Abstract

Green algae must have been taxonomically diverse in the Early Devonian Rhynie ecosystem; however, documented evidence of this is rare. Rhyniotaenium velatum gen. et sp. nov. is a unicellular organism that occurs in small populations in a microbial mat from the Rhynie chert. It consists of a straight, oblong cell (up to 14.5 μm long and 9 μm wide) surrounded by a stratified mucilaginous envelope; well-preserved cells contain a single, axile plate-like structure interpreted as a chloroplast. Populations are embedded in confluent mucilage. A high level of morphological correspondence exists between R. velatum and present-day saccoderm desmids of the genera Mesotaenium and Serritaenia (Mesotaeniaceae, Zygnematales, Zygnematophyceae), and thus can be used to interpret the fossil as a member of this grouping of streptophyte green algae.
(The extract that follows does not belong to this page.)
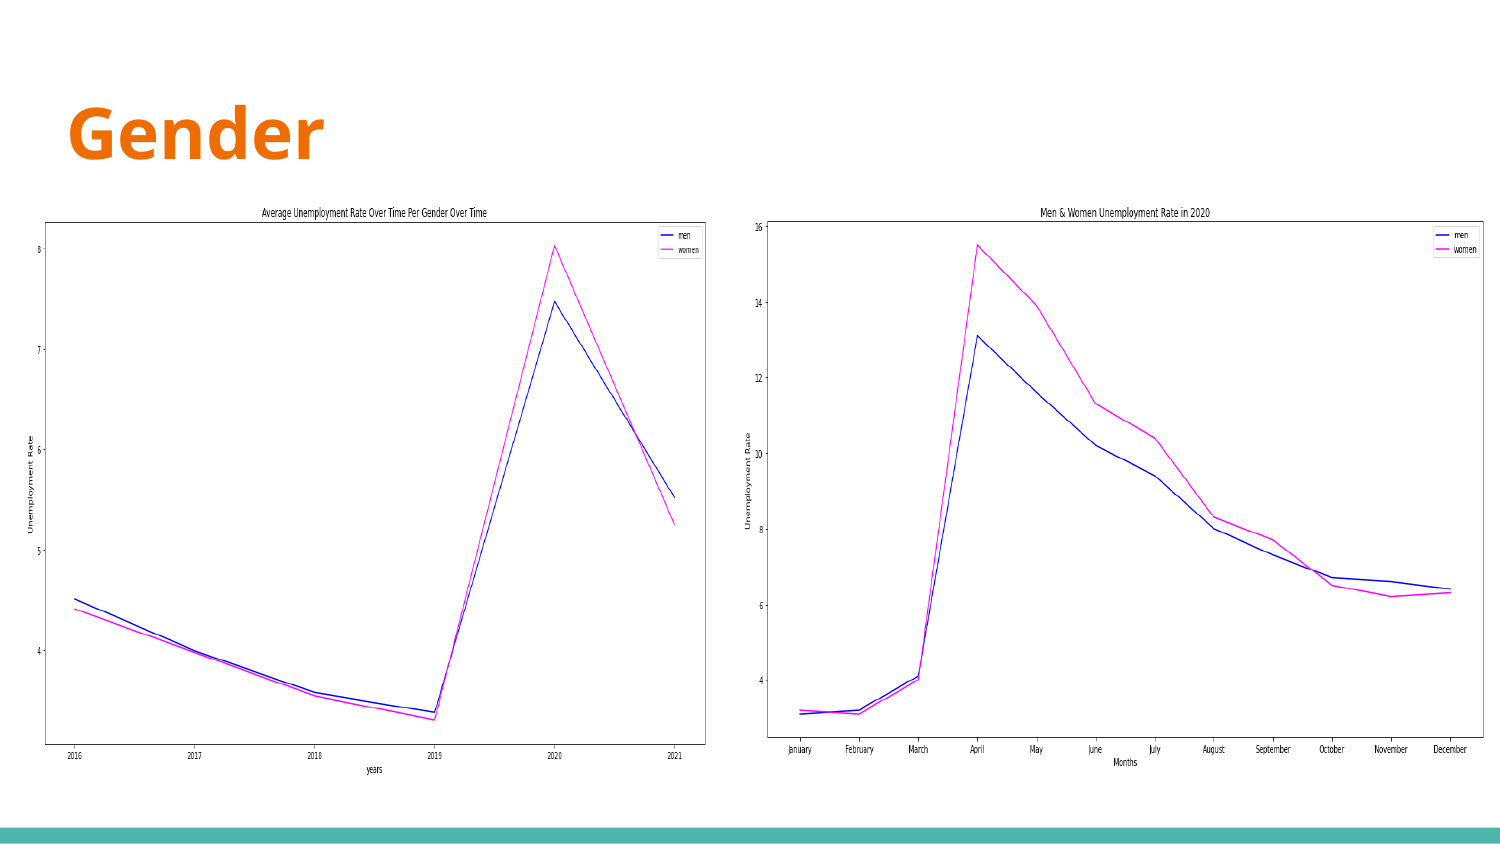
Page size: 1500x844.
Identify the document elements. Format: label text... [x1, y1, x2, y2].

Uniformly aligned chloroplasts in one population suggest that R. velatum was capable of profile-to-face chloroplast movement. Pigmented or otherwise darkened envelopes and peculiar inclusions at the cell poles in several R. velatum specimens resemble a photoprotective adaptation recently described in Serritaenia. Rhyniotaenium velatum broadens our knowledge of the green algal component of early terrestrial environments, but is also significant because fossil evidence of Zygnematophyceae older than Carboniferous is exceedingly scant.